O fato de a avaliação ser concebida e executada por uma entidade não governamental minimiza muito a possibilidade de reações do tipo corporativista. Por exemplo, constatar – o que já era sabido – que as melhores universidades classificadas são as públicas (estaduais e as federais) espanca o velho discurso sindical de que essas instituições estão sendo sucateadas para abrir espaço para as instituições privadas.

É de esperar que uma entidade independente tenha mais liberdade e autonomia para atribuir valor ao objeto da avaliação. É claro que a mesma liberdade e autonomia se aplica a definições dos critérios e parâmetros da avaliação, e é neste ponto que se espera mais críticas e controvérsia.

A questão da valoração da pesquisa X ensino é crucial e, em grande medida, depende do nosso conceito de universidade.

A universidade existe para ensinar. A atividade de pesquisa, por mais relevante que seja, não supera a função de ensinar. A própria Folha, responsável pelo ranking, reconhece essa verdade fundamental em um editorial publicado na edição do mesmo dia da divulgação do RUF. No entanto, é fácil verificar que o ranking não se altera significativamente quando se exclui do índice global a parcela atribuída à pesquisa. Alguém açodadamente pode concluir daí que a boa pesquisa garante um bom ensino. Não será uma verdade a recíproca? Não será por isso que o constituinte preferiu tornar essas funções “indissociáveis” ? Essa ideia da “indissociabilidade” não estará superada, já que todos reconhecem que não é razoável pretender que todas as universidades mantenham uma atividade de pesquisa que seja relevante? Eis aí um bom assunto para discussão!

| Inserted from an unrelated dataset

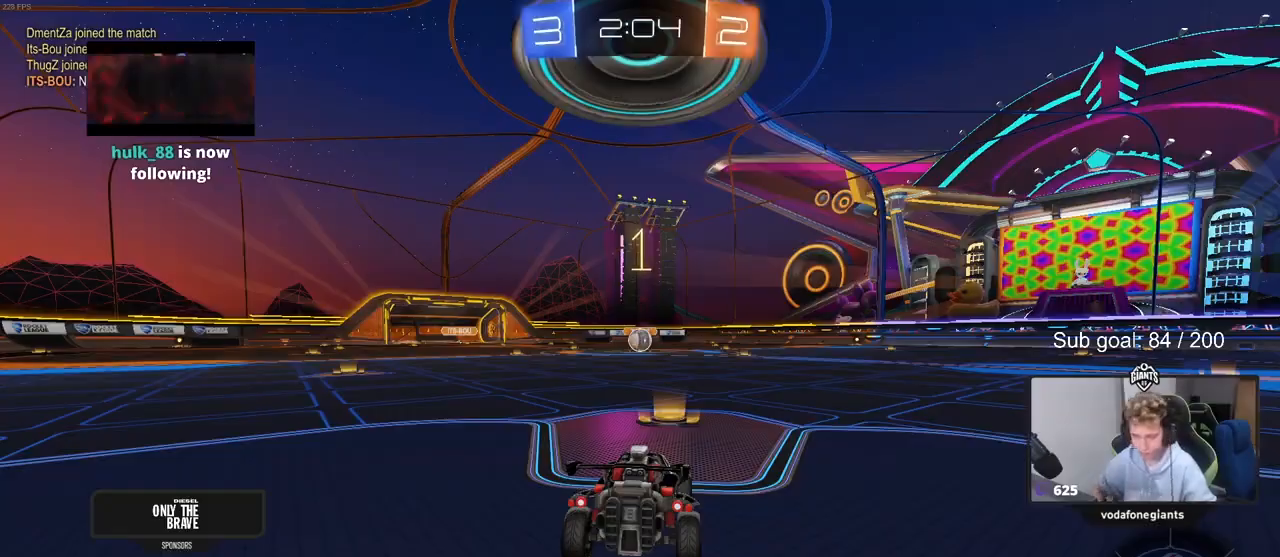
{"keys": ["w"], "mouse": ["left"], "events": [[133, "mouse_left", "down"]]}
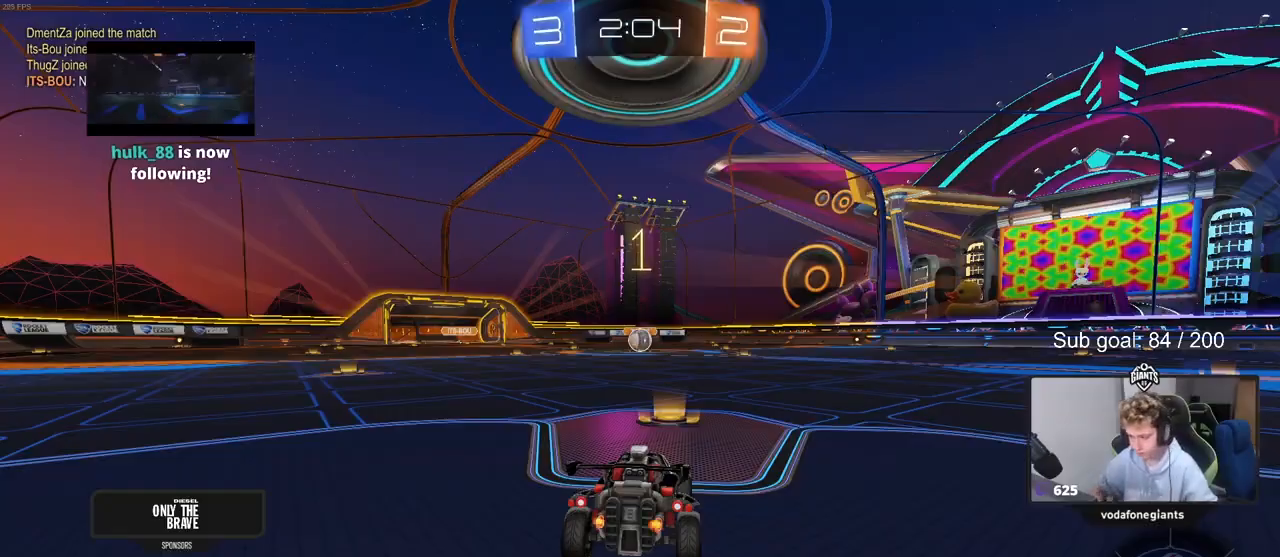
{"keys": ["a", "shift", "w"], "mouse": ["left"], "events": [[333, "d", "down"], [400, "d", "up"], [400, "mouse_right", "down"], [433, "a", "down"], [433, "mouse_right", "up"], [433, "shift", "down"]]}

Mas, enquanto isso, na maior surdina, o Ministério da Educação propõe – e a presidente Dilma já encaminhou ao Congresso – um projeto de lei que cria o Instituto Nacional de Supervisão e Avaliação do Ensino Superior!!! Parece que seria algo no estilo das agências reguladoras …

E lá se vai a experiência embrionária da entidade não governamental. É provável que, como as suas congêneres, a nova agência atue licitando para terceirizar suas ações, o que permitiria até o surgimento de outras entidades não governamentais. Vamos ver.